DC Zoning Code Rewrite written testimony deadline:
Friday April 25th, 3 pm (Chickens edition), now September 15th
Updated and republished due to an extension of the public comment period to September
WAMU-FM reported yesterday ("After Six Years, D.C. To Get Six More Months To Debate Zoning Code Rewrite ") that the Zoning Commission has extended the public comment period to September 15th.
GGW thinks this is a bad idea ("DC's 40-year out of date zoning code will get at least 6 months more stale").
I think that the ZRR process has been so flawed from the get go that (1) the delay doesn't surprise me and (2) it is an indicator and recognition of the flawed process (see the past blog entry "DC and the zoning rewrite and the approach not taken").
Will it result in a better code and more support for necessary changes?
Doubtful, because most of the angst has to do with more suburban parts of the city expressing vehement outrage against changes that are more specifically urban and less focused on automobility (see the past blog entries "DC as a suburban agenda dominated city" and "Understanding why Upper Northwest DC residents don't buy into the sustainability mobility paradigm").
But that means I get to polish and craft the various testimonies that I plan to submit.

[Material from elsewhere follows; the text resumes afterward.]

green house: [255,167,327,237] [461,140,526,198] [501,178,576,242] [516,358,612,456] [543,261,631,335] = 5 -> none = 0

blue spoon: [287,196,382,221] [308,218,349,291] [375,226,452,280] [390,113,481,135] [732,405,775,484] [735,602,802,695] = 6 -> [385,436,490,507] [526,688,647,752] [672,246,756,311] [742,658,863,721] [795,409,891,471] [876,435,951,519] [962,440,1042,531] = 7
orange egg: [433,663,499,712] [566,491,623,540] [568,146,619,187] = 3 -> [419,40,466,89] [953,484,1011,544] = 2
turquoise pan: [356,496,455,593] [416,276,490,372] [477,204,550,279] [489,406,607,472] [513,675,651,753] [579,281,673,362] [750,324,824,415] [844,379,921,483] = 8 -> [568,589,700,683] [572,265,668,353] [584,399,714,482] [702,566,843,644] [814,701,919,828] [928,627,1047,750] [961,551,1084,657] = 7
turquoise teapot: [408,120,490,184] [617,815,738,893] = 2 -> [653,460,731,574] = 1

The DC Office of Zoning hasn't updated its website to reflect the new circumstances.
Update on the Zoning Rewrite Process: DC Zoning Commission
While I testified earlier on Accessory Dwelling Units, I do intend to submit written testimonies about (1) pop ups; (2) the need for special big box review provisions and problems with large tract review procedures; (3) general organization of the code; and (4) legalization of chickens--because a Greater Takoma resident was "busted" for having a coop and I offered to help.
The volume of the submissions means they'll be quick and dirty rather than hyper-detailed.

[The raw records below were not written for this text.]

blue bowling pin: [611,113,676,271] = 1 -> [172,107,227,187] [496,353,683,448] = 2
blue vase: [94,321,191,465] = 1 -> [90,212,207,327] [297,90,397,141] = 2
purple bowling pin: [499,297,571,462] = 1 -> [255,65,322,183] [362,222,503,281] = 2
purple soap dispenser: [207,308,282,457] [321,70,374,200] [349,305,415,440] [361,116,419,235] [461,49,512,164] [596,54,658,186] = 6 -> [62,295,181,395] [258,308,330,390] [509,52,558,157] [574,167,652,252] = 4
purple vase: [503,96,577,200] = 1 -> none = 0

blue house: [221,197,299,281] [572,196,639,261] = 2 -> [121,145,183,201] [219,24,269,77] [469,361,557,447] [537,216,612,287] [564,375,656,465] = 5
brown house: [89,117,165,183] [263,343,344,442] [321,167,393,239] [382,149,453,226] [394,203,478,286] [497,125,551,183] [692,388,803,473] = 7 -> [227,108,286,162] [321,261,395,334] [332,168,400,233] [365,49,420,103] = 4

With regard to urban agriculture and poultry, I argue that cities have taken two directions, what I call loose or tight regulations. Tight regulations legalize the raising of poultry in residential districts but have requirements for lot sizes and distance from lot lines that are not sized for cities, making raising poultry illegal in reality. For example, Norfolk, Virginia requires a minimum lot size of 10,000 square feet, which is just under a quarter-acre. A typical rowhouse lot is less than one-tenth that size.
Loose regulations are focused on allowing the practice by making regulations fit the form of urban neighborhoods. They don't specify minimum lot sizes, and focus coop placement requirements on the distance from dwelling units (on the property and adjacent properties), not the lot line. Places like Milwaukee, Minneapolis, New York City, Portland, Salt Lake City and County, and Seattle have what I call loose regulations.

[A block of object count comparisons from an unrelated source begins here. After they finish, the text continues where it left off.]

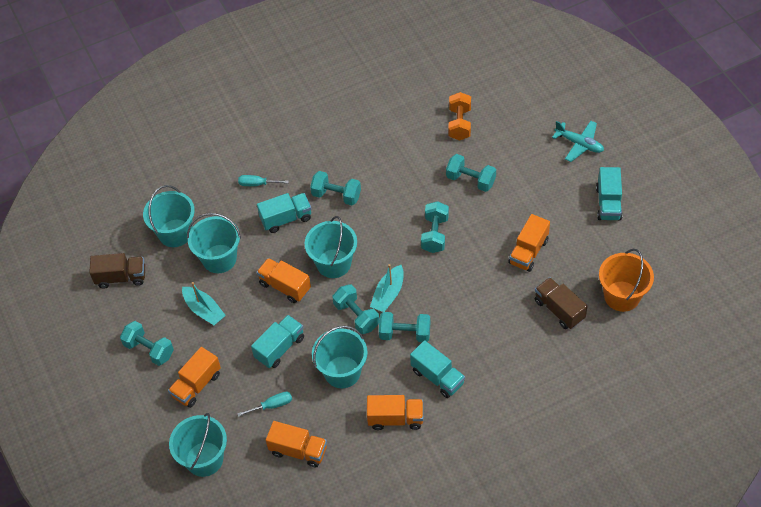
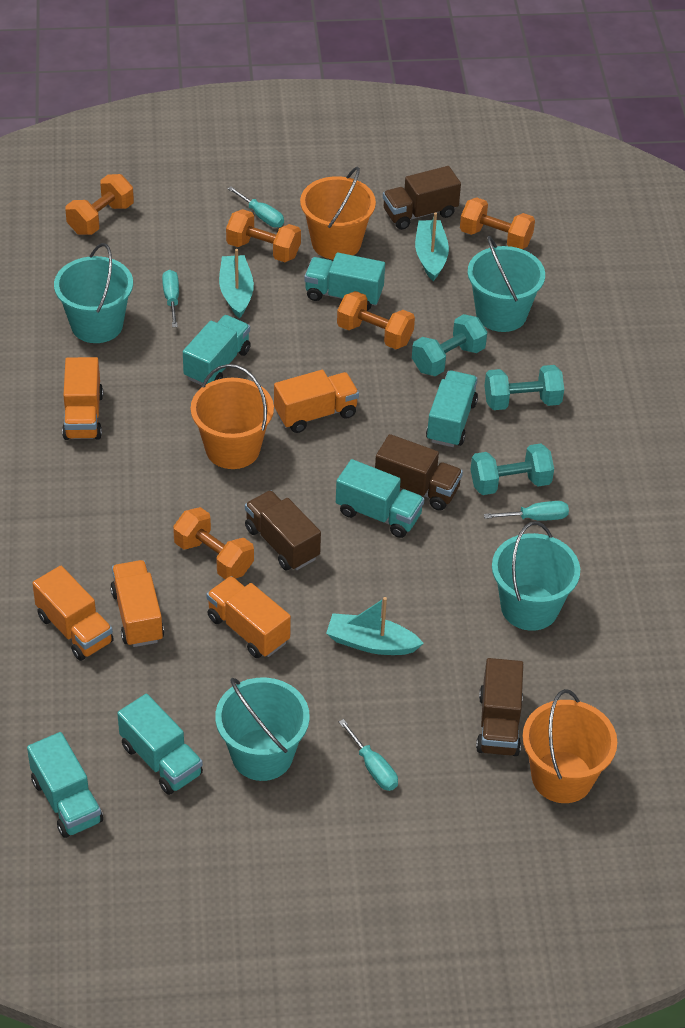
brown truck: [89,253,145,289] [535,277,588,329] = 2 -> [245,490,321,571] [375,434,463,511] [383,166,461,230] [476,658,523,756] = 4
orange bucket: [599,249,654,312] = 1 -> [191,364,274,469] [300,167,376,260] [523,689,617,803] = 3
orange dumbbell: [449,92,471,141] = 1 -> [65,174,134,235] [173,507,254,579] [226,209,301,262] [337,291,415,349] [460,197,535,249] = 5
turquoise boat: [182,282,226,325] [370,264,404,312] = 2 -> [219,249,254,319] [326,597,424,655] [415,213,449,281] = 3
turquoise bucket: [143,185,195,247] [169,413,227,477] [187,213,241,273] [305,216,357,278] [312,326,368,388] = 5 -> [54,243,133,343] [215,677,310,781] [468,236,545,332] [492,521,580,631] = 4
turquoise dumbbell: [120,321,174,366] [310,171,361,205] [332,284,379,334] [379,312,430,342] [421,201,449,253] [446,154,496,192] = 6 -> [412,314,487,376] [470,443,554,495] [484,365,564,410] = 3
turquoise plane: [552,121,604,162] = 1 -> none = 0
turquoise screwdriver: [237,392,292,417] [238,175,289,186] = 2 -> [162,270,179,327] [228,186,284,227] [339,719,398,791] [484,501,569,521] = 4
turquoise truck: [251,315,304,368] [257,193,312,233] [410,340,465,398] [596,167,623,221] = 4 -> [27,732,103,838] [117,694,203,795] [183,315,251,385] [304,253,385,311] [336,459,424,538] [426,371,478,447] = 6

DC's earliest proposals are definitely a form of tight regulation--lots would have to be about 110 feet wide--making poultry raising in residential districts illegal for the most part.
Interestingly, DC's touted Sustainability Plan doesn't bring up residential poultry raising at all.
Note that one writer in the LA Times likes eggs, but not chickens, and she writes about the organization of "chicken cooperatives" there ("When the chickens came home to roost"), which are on a much larger scale than what I call "Block Supported Agriculture."
Right: chickens in the Ballard neighborhood of Seattle.
It turns out that the State of Virginia held its first Urban Agriculture Summit earlier in the week, in Lynchburg. See "First Va. Urban Agriculture Summit kicks off in Lynchburg" from the Lynchburg News-Advance.
... interestingly, with regard to DC, you can do urban aquaculture but you can't raise chickens.